Basically the entirety of Dave Stewart’s length liner notes to National Health’s Complete is amusing, but I find the following excerpt particularly so. Incidentally, Complete, whether you like the music or not, is almost worth the price of admission for its liner notes. All formatting is directly from the notes:

“Drummer wanted. Must be able to play well in unusual time signatures” ran our ad in Melody Maker

…One drummer…made a big impression. For a start, he was almost 2 feet shorter than me, but more impressively, had sewn yellow satin triangles into the bottom of his trouser legs to convert them into ‘flares’. This was the man for the job! Despite my giving him an absolutely precise, explicit and unambiguous lecture over the phone about the status, ambitions and current requirements of this group, he arrived from the North of England convinced that National Health was the name of some kind of West End musical, and asked a bewildered Phil Miller [guitarist] when the show was going to open.

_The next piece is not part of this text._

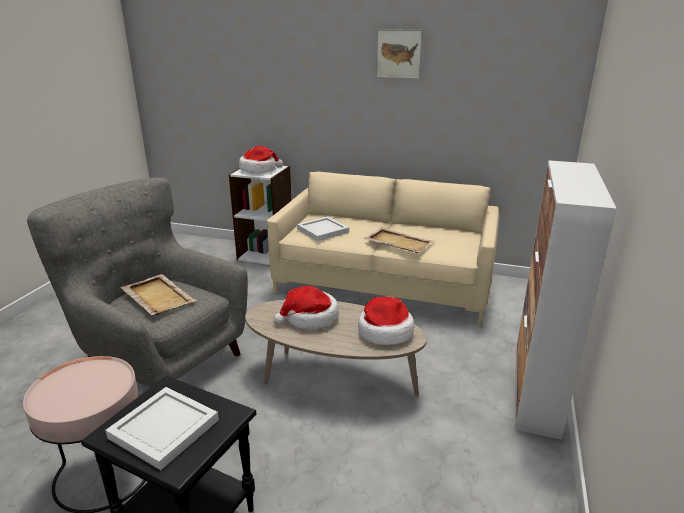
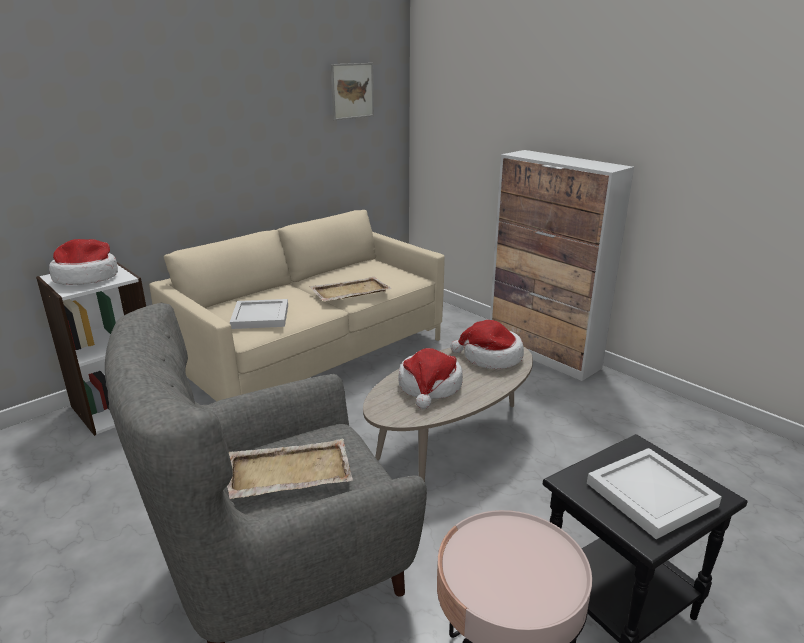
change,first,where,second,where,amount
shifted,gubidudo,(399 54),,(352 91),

To ease the general air of discomfort, we attempted to break him in on one of our ‘easier’ sections, a riff from a piece called Elephants over which Alan [Gowen, keyboardist] used to play a serpentine Moog solo. It was in 25/8. The short chap was not a bad drummer, but this was beyond his musical experience. After a few minutes of floundering (which sounded like the riff from Elephants accompanied by a free form percussion concerto) we stopped, and I explained how the 25 quavers could be subdivided into 3 sixes plus a seven. This made no audible difference (riff from Elephants accompanied by air raid) so I further explained how the sixes could be regarded as half time bars of 3/4. This was a mistake. At the mention of “3/4″, the drummer’s eyes brightened, and before I could count in, he launched like a madman into a brisk waltz beat, punctuated at random intervals by a deadly even, robotic 7 beat tom fill in a different tempo. We tried to join in, but it was chaos - the resulting musical carnage is beyond my descriptive powers.

In the midst of this mayhem, looking around the room at the other musicians’ concerned expressions, it suddenly occurred to me that the whole situation was becoming cartoon-like, and I had to try desperately hard not to laugh. The same thought had obviously struck Alan, because when I turned to look at him for some kind of moral support or guidance, he had slipped out of sight down behind his Fender Rhodes, and was lying on the floor wheezing, weeping and convulsing with suppressed laughter.

This was typical of Alan’s qualities of leadership, which I came to admire tremendously.